Will the House of Windsor… fade to black?
As a life-long anti-monarchist, I must admit some delight in the recent discomfiture visited on Prince Andrew, the Duke of York, by his alleged trysts with a teenaged sex slave provided by billionaire pedophile Jeffrey Epstein.
One of my earliest memories is standing on a suburban Vancouver street corner with my mother, an ardent monarchist, waving a tiny Red Ensign as a police-escorted caravan of limos sped past. The windows were darkened, but apparently it was the Queen’s more interesting sister, Margaret, in town to help BC celebrate its centennial in 1958.
I didn’t understand the excitement. And a few years later I began grappling with the contradiction between democratic ideals and the fact that I couldn’t grow up to be king because I wasn’t born into the right family.
This confusion led fairly quickly to a bedrock conviction that being subject to a gang of hereditarily entitled toffs from another country just wasn’t on.

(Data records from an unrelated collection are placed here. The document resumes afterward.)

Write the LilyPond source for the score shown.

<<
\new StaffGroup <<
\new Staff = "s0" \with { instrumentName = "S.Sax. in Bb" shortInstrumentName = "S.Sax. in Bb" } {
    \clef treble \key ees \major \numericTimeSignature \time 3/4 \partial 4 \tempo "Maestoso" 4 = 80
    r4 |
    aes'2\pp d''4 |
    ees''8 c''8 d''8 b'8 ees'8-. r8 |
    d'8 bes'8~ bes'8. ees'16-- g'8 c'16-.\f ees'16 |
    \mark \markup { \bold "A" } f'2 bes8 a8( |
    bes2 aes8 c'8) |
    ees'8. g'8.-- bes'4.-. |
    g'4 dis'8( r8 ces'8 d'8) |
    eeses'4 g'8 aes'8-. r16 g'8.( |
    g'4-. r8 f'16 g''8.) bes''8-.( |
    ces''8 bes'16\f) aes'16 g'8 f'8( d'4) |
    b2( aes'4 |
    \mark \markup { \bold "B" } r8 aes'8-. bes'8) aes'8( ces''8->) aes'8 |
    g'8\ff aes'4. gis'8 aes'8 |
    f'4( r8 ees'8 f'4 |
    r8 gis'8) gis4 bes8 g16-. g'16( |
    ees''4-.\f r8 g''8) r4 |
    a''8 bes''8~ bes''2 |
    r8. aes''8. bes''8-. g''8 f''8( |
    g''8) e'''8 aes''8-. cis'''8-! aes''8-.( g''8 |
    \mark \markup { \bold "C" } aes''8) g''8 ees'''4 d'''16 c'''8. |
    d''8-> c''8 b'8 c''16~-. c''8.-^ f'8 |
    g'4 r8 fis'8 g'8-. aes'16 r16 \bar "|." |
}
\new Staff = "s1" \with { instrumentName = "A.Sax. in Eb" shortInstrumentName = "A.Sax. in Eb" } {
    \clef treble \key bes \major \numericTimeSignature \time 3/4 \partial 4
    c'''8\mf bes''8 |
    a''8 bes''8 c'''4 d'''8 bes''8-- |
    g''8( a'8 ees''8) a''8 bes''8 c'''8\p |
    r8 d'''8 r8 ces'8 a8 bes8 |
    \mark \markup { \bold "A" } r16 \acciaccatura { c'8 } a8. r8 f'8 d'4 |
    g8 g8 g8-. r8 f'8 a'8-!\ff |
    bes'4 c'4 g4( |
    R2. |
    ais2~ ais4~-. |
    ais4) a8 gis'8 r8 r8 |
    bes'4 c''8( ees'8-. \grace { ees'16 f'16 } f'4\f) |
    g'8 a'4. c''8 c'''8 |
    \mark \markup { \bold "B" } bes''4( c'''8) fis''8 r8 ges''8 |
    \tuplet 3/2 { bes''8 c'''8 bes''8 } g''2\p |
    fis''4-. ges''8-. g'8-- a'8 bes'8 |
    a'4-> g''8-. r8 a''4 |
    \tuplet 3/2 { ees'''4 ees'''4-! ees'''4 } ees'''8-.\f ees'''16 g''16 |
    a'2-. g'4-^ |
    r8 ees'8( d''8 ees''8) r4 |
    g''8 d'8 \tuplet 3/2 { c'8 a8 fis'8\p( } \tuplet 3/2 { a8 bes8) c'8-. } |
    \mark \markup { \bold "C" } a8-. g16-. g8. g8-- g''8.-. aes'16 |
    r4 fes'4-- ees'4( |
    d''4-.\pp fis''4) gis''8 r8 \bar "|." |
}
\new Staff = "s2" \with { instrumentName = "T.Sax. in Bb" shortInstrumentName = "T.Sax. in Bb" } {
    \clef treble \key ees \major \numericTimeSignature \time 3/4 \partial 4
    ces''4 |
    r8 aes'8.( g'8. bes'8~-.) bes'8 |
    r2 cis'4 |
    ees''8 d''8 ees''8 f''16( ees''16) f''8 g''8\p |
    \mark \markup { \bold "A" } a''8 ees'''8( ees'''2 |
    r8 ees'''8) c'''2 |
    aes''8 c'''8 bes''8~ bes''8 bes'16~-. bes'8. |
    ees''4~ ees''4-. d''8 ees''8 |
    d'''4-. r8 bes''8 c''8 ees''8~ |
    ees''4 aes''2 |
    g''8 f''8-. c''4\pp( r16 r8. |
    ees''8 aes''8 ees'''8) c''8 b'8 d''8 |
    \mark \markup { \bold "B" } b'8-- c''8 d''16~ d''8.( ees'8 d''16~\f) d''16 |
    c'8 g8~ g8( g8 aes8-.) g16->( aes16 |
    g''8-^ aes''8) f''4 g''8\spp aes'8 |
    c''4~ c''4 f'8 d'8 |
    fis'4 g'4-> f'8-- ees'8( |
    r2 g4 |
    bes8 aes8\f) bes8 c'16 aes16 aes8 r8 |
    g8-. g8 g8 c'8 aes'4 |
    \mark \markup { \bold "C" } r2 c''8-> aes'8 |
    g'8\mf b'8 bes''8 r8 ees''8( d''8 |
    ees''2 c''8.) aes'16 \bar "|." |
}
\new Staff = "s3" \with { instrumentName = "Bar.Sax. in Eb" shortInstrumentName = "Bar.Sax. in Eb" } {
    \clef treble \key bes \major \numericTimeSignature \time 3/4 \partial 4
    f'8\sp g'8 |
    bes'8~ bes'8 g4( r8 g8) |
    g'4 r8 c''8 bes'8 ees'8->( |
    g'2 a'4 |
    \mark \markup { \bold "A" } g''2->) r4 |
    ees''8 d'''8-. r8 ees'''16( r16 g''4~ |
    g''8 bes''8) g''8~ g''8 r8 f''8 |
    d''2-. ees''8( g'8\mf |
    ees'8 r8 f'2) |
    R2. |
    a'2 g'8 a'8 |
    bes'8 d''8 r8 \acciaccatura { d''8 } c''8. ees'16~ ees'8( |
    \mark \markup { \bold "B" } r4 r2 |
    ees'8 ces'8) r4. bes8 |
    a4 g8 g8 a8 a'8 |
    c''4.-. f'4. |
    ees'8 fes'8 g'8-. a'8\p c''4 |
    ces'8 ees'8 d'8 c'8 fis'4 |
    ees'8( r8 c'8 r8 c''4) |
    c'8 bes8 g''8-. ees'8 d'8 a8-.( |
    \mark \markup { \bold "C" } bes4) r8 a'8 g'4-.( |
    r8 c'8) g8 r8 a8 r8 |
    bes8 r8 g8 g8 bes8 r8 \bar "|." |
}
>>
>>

More recently, however, it’s becoming clear that the monarchy really doesn’t matter very much and that within my children’s lifetimes it will probably be lost to the slagheap of history.
But back to Randy Andy.
Given that the Queen/King of England remains nominally the sovereign of our country, two questions arise: “Where does this reprobate fall in the line of Royal succession? Could he ever become King of Canada?”
Fortunately, it would take a Royal tragedy beyond Shakespearian proportions for Andrew to ascend to the throne.
When he was born, he was second in line, behind the Queen’s first born, Prince Charles. But through time and the arcane rules of succession, Andrew has dropped to eighth in the pecking order behind the progeny and grandchildren of Charles.
Next comes Prince William, the prematurely balding first-born son of Charles and the tragic Princess Diana, and husband of the vivacious Kate Middleton.
(There is a school of thought that Queen Elizabeth might abdicate in the next few years and appoint the popular William to replace her, bypassing the fusty and wildly unpopular Charles. The palace, of course, denies any such plot is in the works.)
Then come William and Kate’s three kids, George, 6, Charlotte, 4, and Louis, 1.
Coming it at number six is Elizabeth’s other grandson, Harry, the ginger-haired husband of toothsome American TV star Meagan Markle. Their son, Archie, is seventh in line.
Only then, way down at number eight, do we find Andrew. So, it seems a safe bet that he can continue to pursue his hobbies without fear of having to don the crown. And Canadians can breathe a sigh.
And it’s likely that a sigh or a yawn is all we’ll muster. Anti-monarchy ardour is at a low ebb these days. Even though most of us would just as soon see the monarchy stay in England and leave us alone, we really don’t care very much.
An Ispos poll at the end of 2016 found that more than half of Canadians think that when Elizabeth dies, the country should cut ties with the monarchy. About 61 per cent believe that the Queen and Royal Family should not have any formal role in Canadian society, as “the Royals are simply celebrities and nothing more.”
But, University of Waterloo poli-sci professor Emmett Macfarlane told Global News that even though Canadians aren’t crazy about the Royals, “I think if you ask people where this lines up on their list of priorities, or how important this is relative to things like our own domestic politics or issues such as health care or education, I suspect it’s really low on the list.”
The gradual waning of a Royal presence has been going on for decades.
One could argue it officially started with the replacement of the Red Ensign with Canada’s own Maple Leaf flag in 1965.
About a decade later then-PM Pierre Trudeau performed his purposefully disrespectful pirouette behind the back of the Queen, who was busily shaking hands in a receiving line.
Even the Royal face on our currency is slowly going away. She remains on our coins, but has been replaced by former prime ministers on all the folding money except the twenty.
There seems little reason to believe that the gradual erosion of Royal presence in Canada won’t continue, particularly after Elizabeth dies and passes the orb and sceptre to Charles or William or whomever.
(That could take a while, of course. The female Windsor’s are a hardy breed. The Queen Mother lived to 101 and, according to The Independent, Elizabeth, 94, follows the same daily regimen that begins with a stiff Dubonnet and gin in the late morning, wine with lunch, a martini before dinner and champagne with the evening meal.)
Once the succession occurs, let’s hope that governments at all levels simply take down the ubiquitous portraits of the Queen and not replace them. Or perhaps put up pictures of the Canadian Governor General.
Maybe her image on our coins can be replaced by profiles of Canadian artists or scientists or humanitarians.
And over a few decades perhaps a national consensus will emerge to allow a constitutional amendment to remove English royals completely from the fabric of the country.